* Assignment
Begin with the first line of the material and write out each line exactly, ending with the line that contains "37: (961, 349, 0.94)". Pictures are not part of the copy.

....

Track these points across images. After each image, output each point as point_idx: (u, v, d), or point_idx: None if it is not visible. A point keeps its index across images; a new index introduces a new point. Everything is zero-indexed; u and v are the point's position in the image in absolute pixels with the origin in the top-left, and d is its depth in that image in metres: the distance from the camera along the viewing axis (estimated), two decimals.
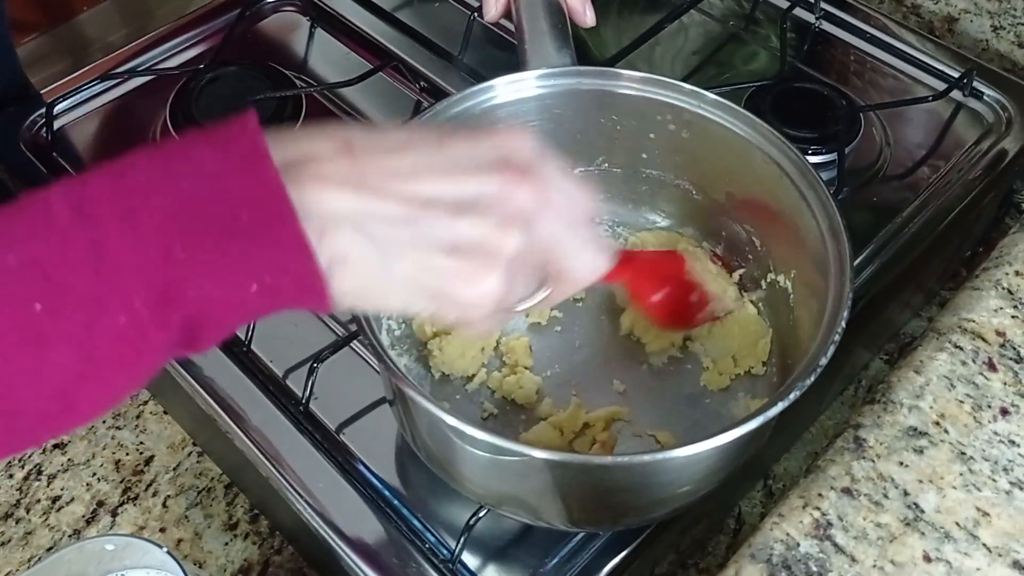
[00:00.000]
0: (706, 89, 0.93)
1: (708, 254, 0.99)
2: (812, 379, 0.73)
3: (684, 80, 0.95)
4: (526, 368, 0.97)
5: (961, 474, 0.86)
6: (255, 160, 0.58)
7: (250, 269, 0.57)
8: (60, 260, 0.54)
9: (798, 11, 1.34)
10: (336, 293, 0.61)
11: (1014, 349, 0.94)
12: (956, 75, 1.24)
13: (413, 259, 0.62)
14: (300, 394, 0.95)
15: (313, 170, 0.59)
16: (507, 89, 0.93)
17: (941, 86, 1.24)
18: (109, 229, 0.55)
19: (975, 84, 1.23)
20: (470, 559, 0.87)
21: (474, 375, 0.96)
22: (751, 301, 0.98)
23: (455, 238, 0.62)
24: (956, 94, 1.23)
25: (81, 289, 0.54)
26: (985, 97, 1.23)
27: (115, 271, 0.55)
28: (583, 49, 1.28)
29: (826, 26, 1.34)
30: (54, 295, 0.54)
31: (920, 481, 0.85)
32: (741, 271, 0.99)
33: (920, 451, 0.87)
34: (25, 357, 0.55)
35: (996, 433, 0.88)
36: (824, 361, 0.74)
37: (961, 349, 0.94)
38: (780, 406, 0.72)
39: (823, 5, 1.34)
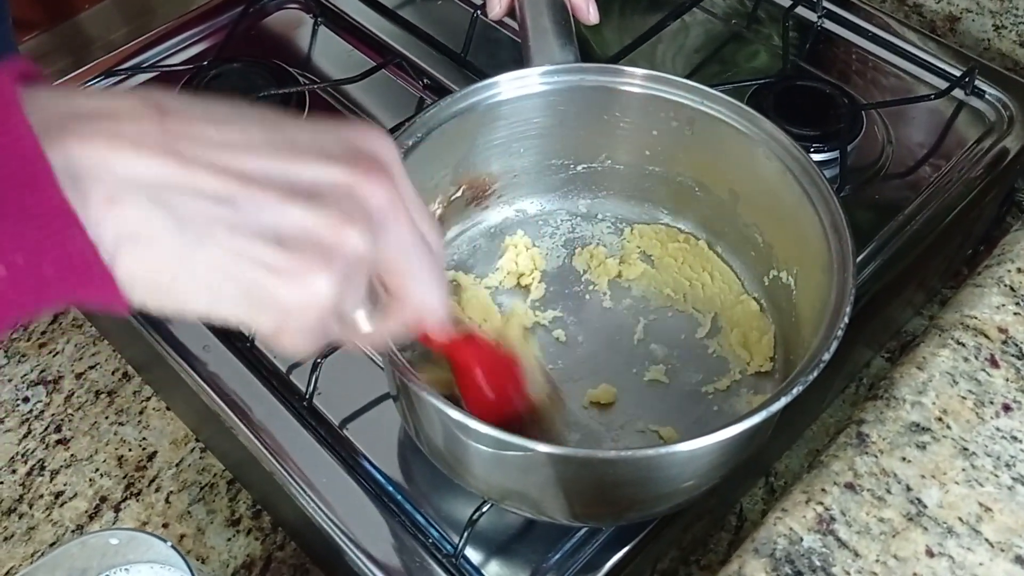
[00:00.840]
0: (709, 86, 0.94)
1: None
2: (815, 375, 0.73)
3: (686, 78, 0.95)
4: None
5: (964, 469, 0.86)
6: (2, 108, 0.48)
7: None
8: None
9: (800, 10, 1.34)
10: (123, 279, 0.51)
11: (1016, 346, 0.94)
12: (958, 74, 1.24)
13: (225, 244, 0.51)
14: (304, 389, 0.95)
15: (106, 126, 0.49)
16: (511, 86, 0.93)
17: (943, 85, 1.24)
18: None
19: (977, 83, 1.23)
20: (473, 554, 0.87)
21: None
22: (754, 298, 0.99)
23: (282, 225, 0.52)
24: (958, 93, 1.24)
25: None
26: (987, 96, 1.23)
27: None
28: (586, 47, 1.28)
29: (828, 25, 1.34)
30: None
31: (923, 476, 0.85)
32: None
33: (923, 447, 0.87)
34: None
35: (998, 429, 0.88)
36: (827, 357, 0.74)
37: (963, 345, 0.94)
38: (783, 401, 0.72)
39: (825, 4, 1.34)
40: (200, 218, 0.51)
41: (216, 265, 0.52)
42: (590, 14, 1.04)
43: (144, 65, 1.30)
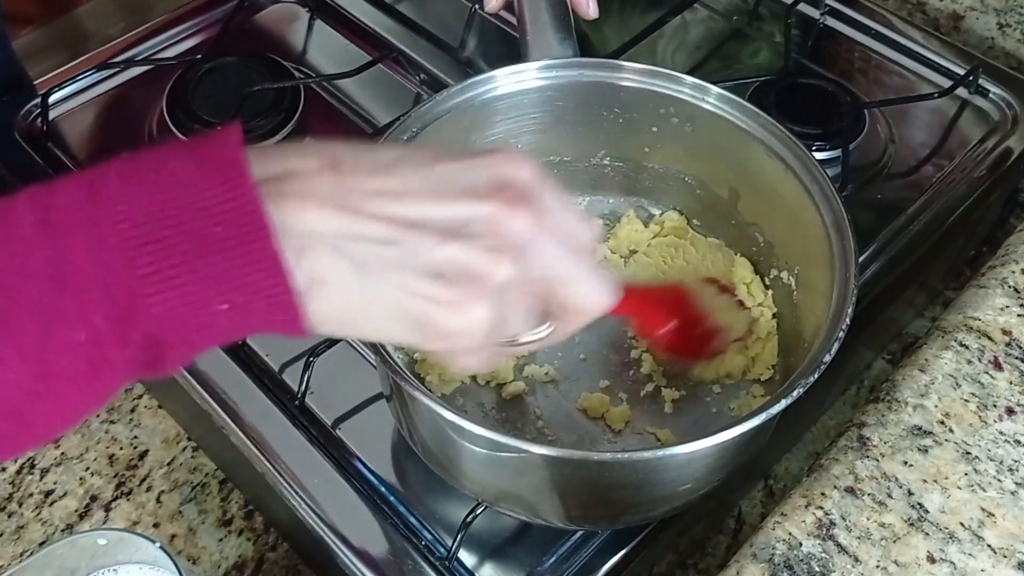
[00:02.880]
0: (710, 83, 0.93)
1: (716, 288, 0.97)
2: (815, 377, 0.72)
3: (688, 75, 0.94)
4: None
5: (966, 474, 0.85)
6: (232, 172, 0.55)
7: (220, 287, 0.55)
8: (16, 270, 0.52)
9: (803, 6, 1.33)
10: (313, 317, 0.58)
11: (1020, 348, 0.93)
12: (961, 72, 1.23)
13: (395, 283, 0.59)
14: (296, 389, 0.94)
15: (295, 186, 0.57)
16: (508, 80, 0.92)
17: (946, 83, 1.23)
18: (73, 239, 0.52)
19: (981, 82, 1.22)
20: (467, 557, 0.86)
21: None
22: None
23: (441, 263, 0.59)
24: (961, 91, 1.23)
25: (36, 301, 0.52)
26: (991, 95, 1.22)
27: (75, 283, 0.52)
28: (586, 43, 1.28)
29: (831, 22, 1.33)
30: (6, 307, 0.52)
31: (924, 481, 0.85)
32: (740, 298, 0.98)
33: (925, 450, 0.86)
34: None
35: (1002, 433, 0.87)
36: (828, 358, 0.73)
37: (967, 348, 0.93)
38: (782, 404, 0.71)
39: (828, 1, 1.33)
40: (372, 261, 0.58)
41: (390, 301, 0.59)
42: (589, 9, 1.03)
43: (138, 58, 1.29)
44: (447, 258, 0.59)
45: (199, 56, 1.27)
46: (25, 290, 0.52)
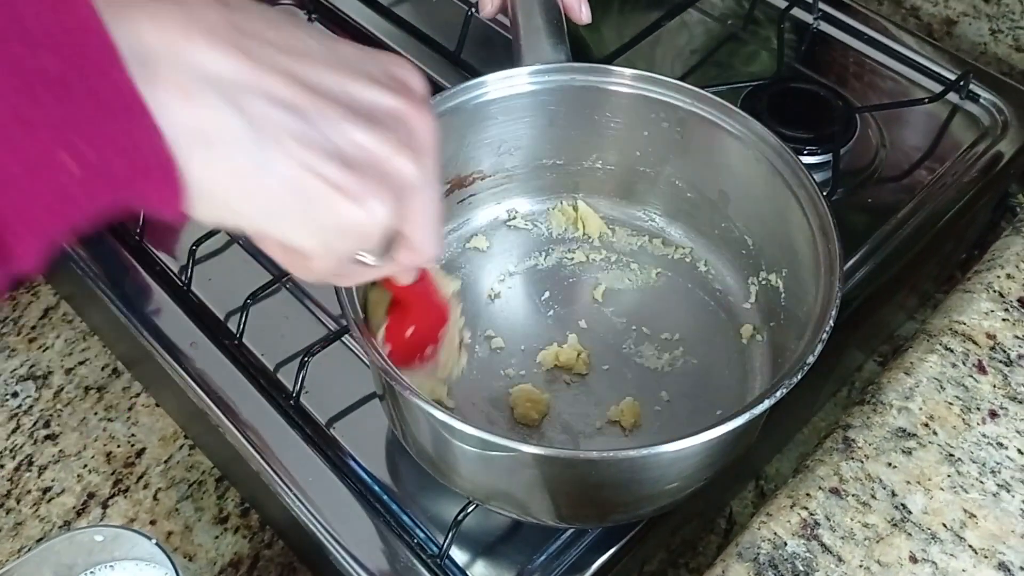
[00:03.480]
0: (701, 87, 0.93)
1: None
2: (798, 377, 0.73)
3: (682, 79, 0.95)
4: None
5: (949, 476, 0.86)
6: None
7: (63, 139, 0.43)
8: None
9: (796, 11, 1.34)
10: (193, 186, 0.48)
11: (1004, 352, 0.94)
12: (953, 78, 1.24)
13: (297, 157, 0.50)
14: (291, 388, 0.95)
15: (177, 9, 0.46)
16: (499, 85, 0.93)
17: (938, 88, 1.23)
18: None
19: (971, 87, 1.23)
20: (458, 555, 0.87)
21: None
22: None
23: (349, 145, 0.52)
24: (952, 97, 1.23)
25: None
26: (981, 100, 1.23)
27: None
28: (581, 47, 1.28)
29: (824, 27, 1.33)
30: None
31: (908, 482, 0.85)
32: None
33: (908, 452, 0.87)
34: None
35: (984, 435, 0.88)
36: (811, 360, 0.74)
37: (951, 351, 0.94)
38: (767, 403, 0.72)
39: (821, 6, 1.33)
40: (272, 126, 0.49)
41: (286, 177, 0.50)
42: (582, 13, 1.03)
43: None
44: (357, 141, 0.52)
45: None
46: None
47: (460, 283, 0.96)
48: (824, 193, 0.85)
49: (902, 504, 0.84)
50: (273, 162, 0.50)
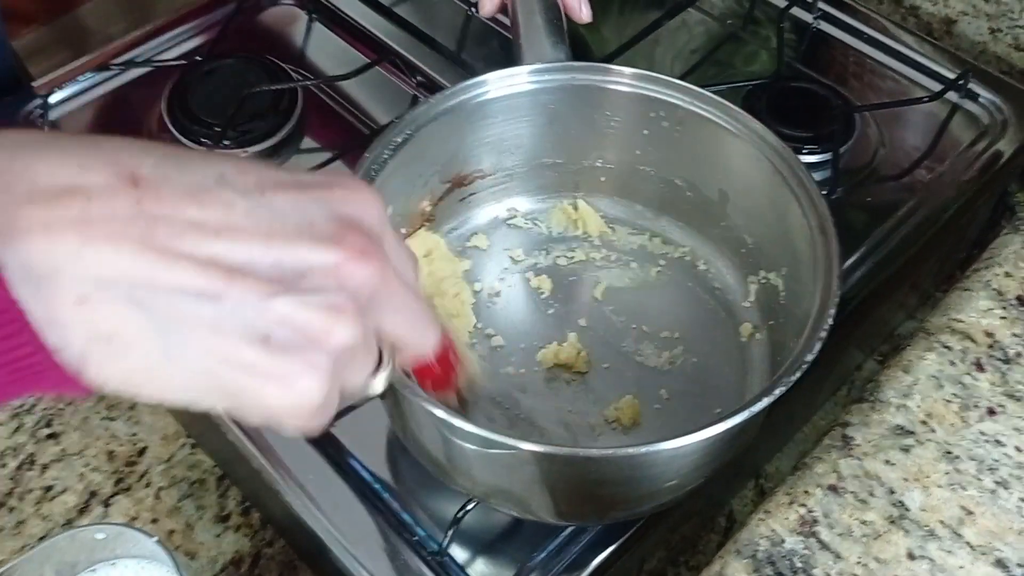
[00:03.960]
0: (700, 86, 0.94)
1: None
2: (797, 376, 0.73)
3: (682, 78, 0.95)
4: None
5: (947, 473, 0.86)
6: None
7: None
8: None
9: (796, 11, 1.34)
10: (95, 379, 0.47)
11: (1002, 350, 0.94)
12: (952, 77, 1.24)
13: (207, 347, 0.48)
14: None
15: (75, 211, 0.45)
16: (499, 84, 0.93)
17: (937, 87, 1.23)
18: None
19: (971, 86, 1.23)
20: (458, 552, 0.87)
21: None
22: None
23: (268, 323, 0.48)
24: (952, 96, 1.23)
25: None
26: (981, 99, 1.23)
27: None
28: (582, 47, 1.28)
29: (824, 26, 1.34)
30: None
31: (906, 479, 0.86)
32: None
33: (906, 450, 0.87)
34: None
35: (982, 433, 0.88)
36: (810, 358, 0.74)
37: (950, 349, 0.94)
38: (765, 401, 0.72)
39: (821, 5, 1.33)
40: (181, 320, 0.47)
41: (197, 369, 0.49)
42: (582, 12, 1.03)
43: (138, 60, 1.30)
44: (276, 318, 0.49)
45: (199, 58, 1.28)
46: None
47: (470, 263, 0.97)
48: (823, 192, 0.85)
49: (900, 501, 0.84)
50: (181, 357, 0.48)
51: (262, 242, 0.49)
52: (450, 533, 0.85)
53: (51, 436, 1.04)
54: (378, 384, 0.60)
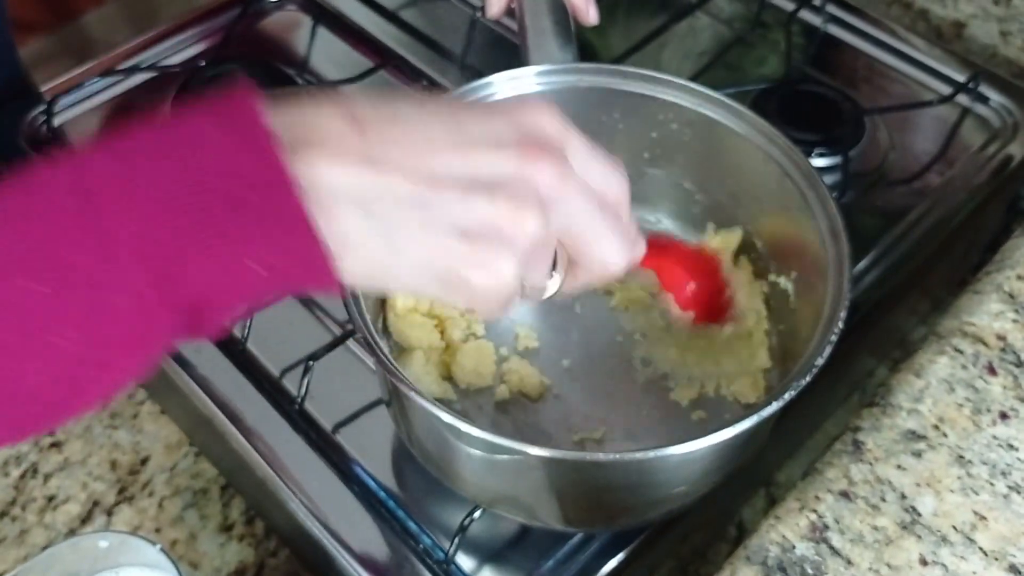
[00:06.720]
0: (708, 89, 0.93)
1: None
2: (807, 379, 0.72)
3: (686, 81, 0.94)
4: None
5: (959, 478, 0.85)
6: (253, 135, 0.55)
7: (255, 252, 0.55)
8: (60, 240, 0.52)
9: (805, 14, 1.33)
10: (344, 274, 0.58)
11: (1014, 353, 0.93)
12: (963, 80, 1.23)
13: (422, 242, 0.59)
14: (295, 393, 0.95)
15: (317, 145, 0.56)
16: (506, 85, 0.93)
17: (947, 91, 1.23)
18: (109, 206, 0.53)
19: (981, 89, 1.23)
20: (465, 561, 0.87)
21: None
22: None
23: (468, 220, 0.59)
24: (962, 99, 1.23)
25: (82, 270, 0.53)
26: (991, 102, 1.22)
27: (115, 251, 0.53)
28: (589, 49, 1.28)
29: (833, 29, 1.33)
30: (55, 276, 0.53)
31: (918, 484, 0.85)
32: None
33: (918, 454, 0.87)
34: (27, 341, 0.53)
35: (995, 437, 0.87)
36: (820, 362, 0.73)
37: (961, 353, 0.93)
38: (774, 406, 0.71)
39: (829, 8, 1.33)
40: (401, 221, 0.58)
41: (417, 259, 0.60)
42: (590, 15, 1.03)
43: (143, 65, 1.30)
44: (474, 215, 0.59)
45: (203, 63, 1.28)
46: (70, 258, 0.52)
47: (741, 231, 0.98)
48: (833, 195, 0.85)
49: (912, 506, 0.83)
50: (404, 250, 0.59)
51: (456, 153, 0.59)
52: (456, 541, 0.84)
53: (54, 445, 1.03)
54: (552, 286, 0.69)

....

* Task output
Track these points across images. After each image, output each point as point_idx: (u, v, d), or point_idx: None if it is not visible. A point keeps its index across images; a new index introduces a new point. Everything is zero-indexed; u and v are the point's position in the image in absolute pixels with the origin in the top-left, and d is its depth in that image in metres: the distance from the camera along the viewing axis (estimated), two decimals.
[00:00.000]
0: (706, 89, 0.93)
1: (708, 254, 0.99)
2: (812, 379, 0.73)
3: (684, 80, 0.95)
4: (526, 368, 0.97)
5: (961, 474, 0.86)
6: (255, 160, 0.58)
7: (250, 269, 0.57)
8: (60, 260, 0.54)
9: (798, 11, 1.34)
10: (336, 293, 0.61)
11: (1014, 349, 0.94)
12: (956, 75, 1.24)
13: (413, 259, 0.62)
14: (300, 394, 0.95)
15: (313, 170, 0.59)
16: (507, 89, 0.93)
17: (941, 86, 1.24)
18: (109, 229, 0.55)
19: (975, 84, 1.23)
20: (470, 559, 0.87)
21: (474, 375, 0.96)
22: (751, 301, 0.98)
23: (455, 238, 0.62)
24: (956, 94, 1.23)
25: (81, 289, 0.54)
26: (985, 97, 1.23)
27: (115, 271, 0.55)
28: (583, 49, 1.28)
29: (826, 26, 1.34)
30: (54, 295, 0.54)
31: (920, 481, 0.85)
32: (741, 271, 0.99)
33: (920, 451, 0.87)
34: (25, 357, 0.55)
35: (996, 433, 0.88)
36: (824, 361, 0.74)
37: (961, 349, 0.94)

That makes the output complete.